At least that is how it has been.
When are people going to figure out that multiple-choice tests are generally TERRIBLE vehicles for testing vaguely formulated, abstract skills (like those in the CC$$ for ELA) or for any purpose beyond testing specific, concrete content or procedural knowledge (recall tasks)? Yes, it is POSSIBLE to test higher-level thinking skills via multiple-choice questions, but it’s fiendishly difficult to do that at all well, as our current crop of high-stakes tests abundantly demonstrate by their failure to do so.
I’ve reviewed hundreds and hundreds of these high-stakes tests over the years. In most cases, hand me the state high-stakes test, and I will be able to show you many examples of multiple-choice questions in which the stem and/or choices were so poorly written that
1. none of the choices is actually correct;
2. a choice intended by the test designer to be incorrect is actually correct, and the choice intended by the test designer to be correct is actually incorrect;
3. more than one answer is actually correct;
4. no proposition that can be assigned a truth value (correct or incorrect) can be legitimately formed from the stem plus any of the choices. (In other words, any combination would result in a statement that is neither true nor false but absurd or meaningless.)
As test creators try to ramp up their game and make the distracters (or distractors–both spellings are widely used) more plausible (and so to make their tests more rigorous, to use the Rheformish word translatable into standard English as “unnecessarily difficult and confusing”), they end up producing increasing numbers of questions that fall into one of the above-mentioned categories, and it becomes an ever-more amusing game to go through their tests and point out where the test maker, not the student, failed, even after (in the case of PARCC and SBAC) spending many millions of taxpayer dollars and ungodly amounts of editorial time on the development. I say that pointing out the problems in the tests can be an amusing diversion. However, when one remembers that high-stakes decisions will be made on the basis of these tests, one’s amusement soon turns to annoyance and then to rage.
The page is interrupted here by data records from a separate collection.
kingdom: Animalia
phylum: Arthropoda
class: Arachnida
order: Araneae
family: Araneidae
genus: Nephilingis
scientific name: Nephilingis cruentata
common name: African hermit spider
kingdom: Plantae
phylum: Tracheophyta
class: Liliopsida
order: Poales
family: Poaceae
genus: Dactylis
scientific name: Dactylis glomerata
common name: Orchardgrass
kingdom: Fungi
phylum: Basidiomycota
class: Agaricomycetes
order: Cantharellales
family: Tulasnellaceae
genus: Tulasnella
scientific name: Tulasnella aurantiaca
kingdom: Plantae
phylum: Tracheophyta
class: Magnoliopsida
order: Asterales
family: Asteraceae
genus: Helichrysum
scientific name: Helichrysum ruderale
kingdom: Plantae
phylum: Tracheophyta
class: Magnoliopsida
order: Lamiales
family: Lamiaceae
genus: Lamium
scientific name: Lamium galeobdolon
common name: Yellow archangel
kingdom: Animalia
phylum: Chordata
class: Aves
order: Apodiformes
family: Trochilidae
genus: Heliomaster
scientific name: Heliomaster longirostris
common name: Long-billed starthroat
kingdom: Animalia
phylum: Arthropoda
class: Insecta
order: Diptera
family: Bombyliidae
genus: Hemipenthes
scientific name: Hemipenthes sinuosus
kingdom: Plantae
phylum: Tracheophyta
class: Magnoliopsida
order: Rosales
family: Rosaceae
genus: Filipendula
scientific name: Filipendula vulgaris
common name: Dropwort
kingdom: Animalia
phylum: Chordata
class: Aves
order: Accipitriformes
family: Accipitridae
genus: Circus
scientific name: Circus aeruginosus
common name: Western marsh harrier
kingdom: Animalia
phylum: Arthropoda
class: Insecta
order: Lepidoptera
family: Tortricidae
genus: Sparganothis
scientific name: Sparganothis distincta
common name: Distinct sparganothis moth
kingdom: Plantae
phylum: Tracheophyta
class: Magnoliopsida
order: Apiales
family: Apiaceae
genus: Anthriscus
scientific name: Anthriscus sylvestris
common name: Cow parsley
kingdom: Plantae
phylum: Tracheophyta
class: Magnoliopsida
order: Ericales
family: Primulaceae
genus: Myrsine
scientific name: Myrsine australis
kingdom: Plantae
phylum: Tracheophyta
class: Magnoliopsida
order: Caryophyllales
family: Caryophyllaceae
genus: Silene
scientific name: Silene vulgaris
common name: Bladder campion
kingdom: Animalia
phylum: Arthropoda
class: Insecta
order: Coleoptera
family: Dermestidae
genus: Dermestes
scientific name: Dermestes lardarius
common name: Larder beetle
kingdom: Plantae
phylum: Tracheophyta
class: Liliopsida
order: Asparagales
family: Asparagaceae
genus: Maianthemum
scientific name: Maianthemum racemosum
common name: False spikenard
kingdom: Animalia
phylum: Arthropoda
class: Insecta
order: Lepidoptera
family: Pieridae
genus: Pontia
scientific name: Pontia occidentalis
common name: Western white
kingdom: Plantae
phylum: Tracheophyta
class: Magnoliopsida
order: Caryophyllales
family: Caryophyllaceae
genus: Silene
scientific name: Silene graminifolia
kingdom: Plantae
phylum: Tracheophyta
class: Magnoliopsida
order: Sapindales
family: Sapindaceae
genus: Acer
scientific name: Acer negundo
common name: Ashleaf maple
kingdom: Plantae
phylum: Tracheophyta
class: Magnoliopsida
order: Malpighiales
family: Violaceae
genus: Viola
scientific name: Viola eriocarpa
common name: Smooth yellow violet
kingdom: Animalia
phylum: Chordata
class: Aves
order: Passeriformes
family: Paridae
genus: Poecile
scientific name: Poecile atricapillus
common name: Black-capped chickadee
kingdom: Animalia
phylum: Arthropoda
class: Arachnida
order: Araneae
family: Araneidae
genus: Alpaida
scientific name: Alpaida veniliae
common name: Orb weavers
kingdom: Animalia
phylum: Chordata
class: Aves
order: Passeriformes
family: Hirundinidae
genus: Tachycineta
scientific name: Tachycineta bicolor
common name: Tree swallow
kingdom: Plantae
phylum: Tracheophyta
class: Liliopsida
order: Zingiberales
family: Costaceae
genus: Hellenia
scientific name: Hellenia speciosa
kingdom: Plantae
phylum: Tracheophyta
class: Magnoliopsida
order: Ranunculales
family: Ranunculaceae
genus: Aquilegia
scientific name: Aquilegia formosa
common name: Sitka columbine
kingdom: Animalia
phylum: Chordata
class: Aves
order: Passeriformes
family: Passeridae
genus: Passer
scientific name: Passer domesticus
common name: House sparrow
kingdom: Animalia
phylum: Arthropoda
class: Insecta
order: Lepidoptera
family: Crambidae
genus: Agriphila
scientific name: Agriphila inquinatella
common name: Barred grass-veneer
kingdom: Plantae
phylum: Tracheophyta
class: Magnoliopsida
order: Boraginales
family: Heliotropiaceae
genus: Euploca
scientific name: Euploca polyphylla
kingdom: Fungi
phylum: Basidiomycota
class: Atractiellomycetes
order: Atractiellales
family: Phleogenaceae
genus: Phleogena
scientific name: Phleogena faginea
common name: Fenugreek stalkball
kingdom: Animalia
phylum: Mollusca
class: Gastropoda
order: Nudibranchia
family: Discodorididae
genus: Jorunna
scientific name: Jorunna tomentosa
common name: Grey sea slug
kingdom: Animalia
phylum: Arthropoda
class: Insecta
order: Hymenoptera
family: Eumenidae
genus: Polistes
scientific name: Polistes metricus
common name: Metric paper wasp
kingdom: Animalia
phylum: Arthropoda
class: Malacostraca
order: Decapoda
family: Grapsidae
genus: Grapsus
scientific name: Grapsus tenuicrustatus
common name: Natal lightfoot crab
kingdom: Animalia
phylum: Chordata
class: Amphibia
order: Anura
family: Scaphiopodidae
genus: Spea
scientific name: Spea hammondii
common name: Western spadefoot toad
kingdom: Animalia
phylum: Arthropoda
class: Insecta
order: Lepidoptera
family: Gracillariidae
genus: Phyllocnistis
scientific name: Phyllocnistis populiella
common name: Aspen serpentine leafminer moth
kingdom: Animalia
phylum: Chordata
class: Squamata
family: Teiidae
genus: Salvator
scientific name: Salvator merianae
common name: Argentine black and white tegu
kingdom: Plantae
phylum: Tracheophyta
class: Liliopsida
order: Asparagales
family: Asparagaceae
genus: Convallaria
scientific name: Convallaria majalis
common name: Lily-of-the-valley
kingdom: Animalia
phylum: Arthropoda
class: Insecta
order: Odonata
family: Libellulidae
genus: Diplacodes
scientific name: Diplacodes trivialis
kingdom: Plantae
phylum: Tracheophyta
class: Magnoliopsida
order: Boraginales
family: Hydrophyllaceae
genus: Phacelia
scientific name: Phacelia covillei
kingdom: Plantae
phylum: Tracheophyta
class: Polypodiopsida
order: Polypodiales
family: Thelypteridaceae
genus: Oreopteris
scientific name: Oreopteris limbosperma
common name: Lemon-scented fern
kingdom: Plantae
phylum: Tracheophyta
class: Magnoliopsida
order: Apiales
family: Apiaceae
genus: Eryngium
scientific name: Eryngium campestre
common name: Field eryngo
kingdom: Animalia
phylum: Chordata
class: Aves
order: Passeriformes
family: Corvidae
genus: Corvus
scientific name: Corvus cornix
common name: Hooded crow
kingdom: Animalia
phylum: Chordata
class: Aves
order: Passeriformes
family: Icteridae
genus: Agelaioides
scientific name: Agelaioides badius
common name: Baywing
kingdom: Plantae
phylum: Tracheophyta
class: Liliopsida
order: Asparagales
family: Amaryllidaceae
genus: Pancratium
Rheformish–the dialect spoken by those attempting the current education Rheformation–is remarkable for its abstraction and vagueness. All Rheformish commentary about the Rheforms is done from the 50,000-foot perspective: Schools are failing! No excuses! Higher standards! You get what you measure! Blah blah blah blah. But the devil is in the details. And the Rheformers have intentionally created NO MECHANISMS WHATSOEVER for exorcising those devils that so numerously infect specific standards, specific test questions, specific teacher evaluation criteria, etc.
NB: There seems to be debate among field linguists with regard to the proper term for referring to this latest dialect of Goblish. Should we speak of Reformish, Rheformish, Rheeformish, Deformish, Dephormish, Rephormish, or Rhephormish? My choice of Rheformish rests on an aesthetic rather than a philological principle. “Rheformish” just strikes me as pleasingly appropriate because it is almost standard and thus close to reasonable but actually completely wacked, as the Gospel of the Education Rheformation–the Revelation to Achieve–itself is. Many thanks to those brave linguists who have subjected themselves to unspeakable suffering in data chats and other Rheformist venues to collect data for the ongoing Rheformish Lexicon Project! Mastery of the tongue is, of course, essential to the ongoing effort to repel the invasion of our schools by the Rheformers.
Long live the Counter-Rheformation!
NY Board of Regents just voted to make Pearson/CCSS assessments open to public viewing/scrutiny. If and when (and to what degree) this actually comes to be, experts on test writing will have a field day skewering these abominations. Writing objective MC items to test for subjective skills, abstract thinking, and mind reading abiliities will prove to be disasterous for CCSS supporters.